Sweeping, epic, grandiose

Salgado explained to me at the time that he was promoting his book Terra: The Struggle of the Landless, and traveling to Iran, Turkey, Lithuania and Germany to follow the plight of the Kurds for his Migrations project, which he was still very much in the midst of. It was a short interview, no more than 15 minutes, but I remember him as gentlemanly, deliberate and impassioned.  

I had always loved black-and-white photography of a bygone era, especially the urban street photography of Garry Winogrand, Roy DeCarava, Helen Levitt, and Lee Friedlander. It’s a sensibility I feel close to and gets to parts of me I didn’t know were there – my own pre-history, maybe – which is what I’d like to think great art does. Salgado was different. Not better – at least not for me – just different, in form and aesthetic.
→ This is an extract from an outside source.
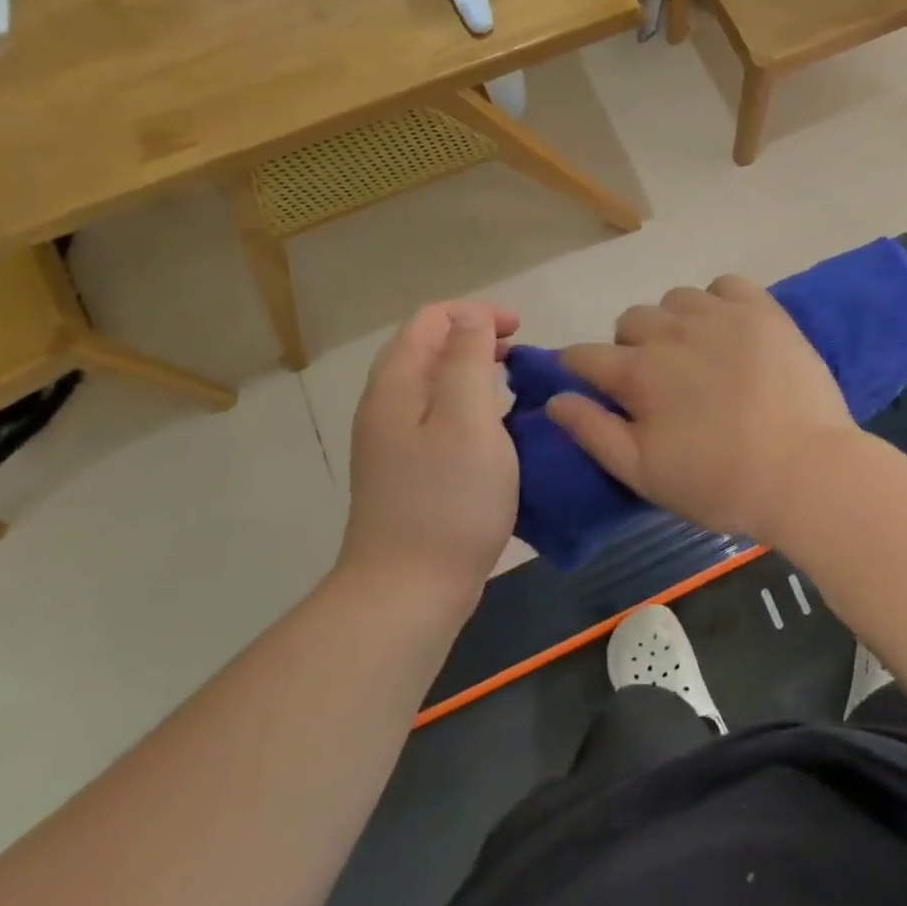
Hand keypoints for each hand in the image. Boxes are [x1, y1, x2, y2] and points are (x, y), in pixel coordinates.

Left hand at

If the aforementioned group of photographers could tell an existential tale merely from a well-placed shadow dancing across New York’s Eighth Avenue while a child played on the curb, or of a person in profile gazing out a tenement fire escape, Salgado’s images were sweeping, epic, and grandiose, often of humankind fighting to exist. It’s been said that “journalism is the first rough draft of history.” If that’s true, then a Salgado image might adorn the cover of the eventual book. In fact, one of those photos of Mumbai I first came across in Granta was used as the jacket art for Maximum City, a wonderful 2004 narrative nonfiction tome of that teeming metropolis by Suketu Mehta.

Book Smart: A Sebastião Salgado image graces the cover of Suketu Mehta’s “Maximum City.” (See credit below.)
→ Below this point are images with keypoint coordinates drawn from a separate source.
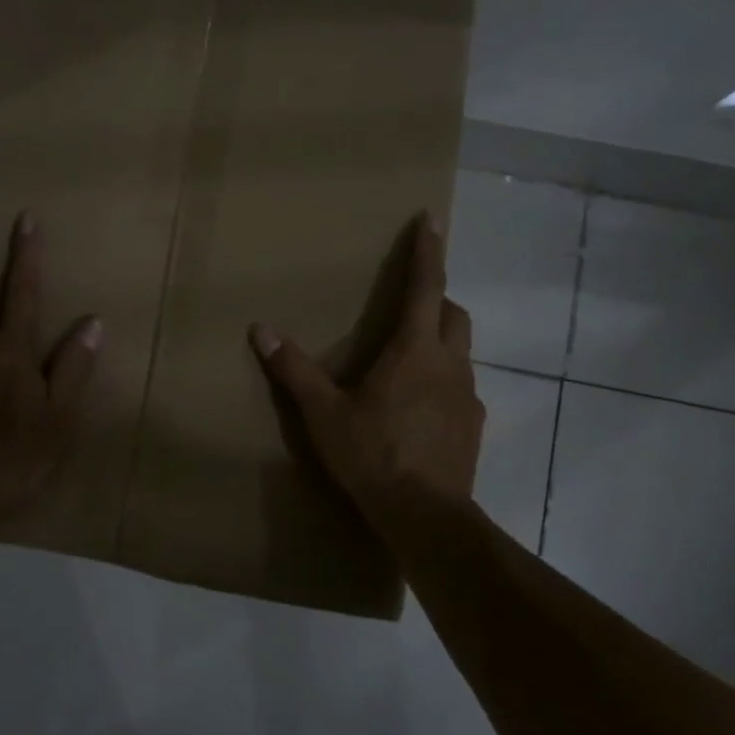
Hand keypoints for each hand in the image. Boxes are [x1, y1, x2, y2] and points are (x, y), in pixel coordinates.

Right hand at [250, 212, 482, 520]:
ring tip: (410, 358)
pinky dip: (444, 381)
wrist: (425, 516)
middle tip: (411, 302)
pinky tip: (421, 407)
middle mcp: (449, 363)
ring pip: (461, 350)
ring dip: (440, 341)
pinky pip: (461, 388)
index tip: (431, 218)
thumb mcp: (323, 412)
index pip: (427, 285)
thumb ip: (294, 369)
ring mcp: (467, 395)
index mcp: (414, 349)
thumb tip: (261, 329)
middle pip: (454, 313)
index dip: (428, 250)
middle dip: (437, 297)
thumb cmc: (372, 454)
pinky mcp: (474, 425)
It should be noted that as vast and remote as the Amazon rainforest is, it has been documented before. For one, Claudia Andujar, the 93-year-old Swiss-born artist, has been photographing the area, and specifically the Yanomami people, since the 1970s, when Brazil was under the rule of an unforgiving military dictatorship, one Salgado and his wife Lélia Wanick fled along with other artists, musicians and thinkers. Andujar’s exhibition, “The Yanomami Struggle,” was shown in 2020 at the Foundation Cartier in Paris and in 2021 at Fotomuseum Winterthur here in Switzerland, both highly regarded institutions. And the young Irish artist Richard Mosse has crafted a powerful, 74-minute video installation, “Broken Spectre,” on the devastation deforestation has had on the Amazon. (It was most recently shown at the MAST in Bologna, Italy.) But Salgado is Brazilian; Brazil is his country, his terra. He seemed born to tell this story.  

Idealists in art: Sebastião Salgado and Lélia Wanick Salgado in Paris, 1974. © Sebastião Salgado. All rights reserved

As great an artist as he is – and again, in my view, his work transcends photojournalism and becomes art – he’s not above criticism. What artist is, after all? (Just think of 20th century giants such as Picasso, Stravinsky, Ornette Coleman, who were at one point or another pilloried by critics. Michelangelo Antonioni’s 1960 film “L’Avventura” was famously booed when it premiered at Cannes, only to be recognized as a masterpiece in world cinema.) One criticism of Salgado came from none other than the late Susan Sontag, the doyenne of photography writing, who wrote in The New Yorker in 2002 that Salgado “specializes in world misery.”

I long admired Sontag – for her rigor, her prose – but I disagree there (as did the Uruguayan intellectual Eduardo Galeano, as committed to the Left as Sontag was). On the contrary, I’d argue that Salgado – whether in works such as “Workers,” “Genesis” or “Migrations” – champions human resilience, perseverance and the very will to live. There’s nothing “miserable” in that. Many of those eponymous workers in his 1993 series toil in miserable conditions, but their gaze suggests – no, it screams – “I exist!” “See me!” Salgado sees them.

And anyway, in “Amazônia,” which could end up being the final exclamation point on Salgado’s brilliant career, there is no misery. It’s a celebration of life – a certain way of life – and the wondrous planet that we’ve all been lucky enough to spend a little time on. It’s also, in this his 80th year, a good moment to look back on, and celebrate, the work of Sebastião Salgado. There’s no better place to start than “Amazônia.”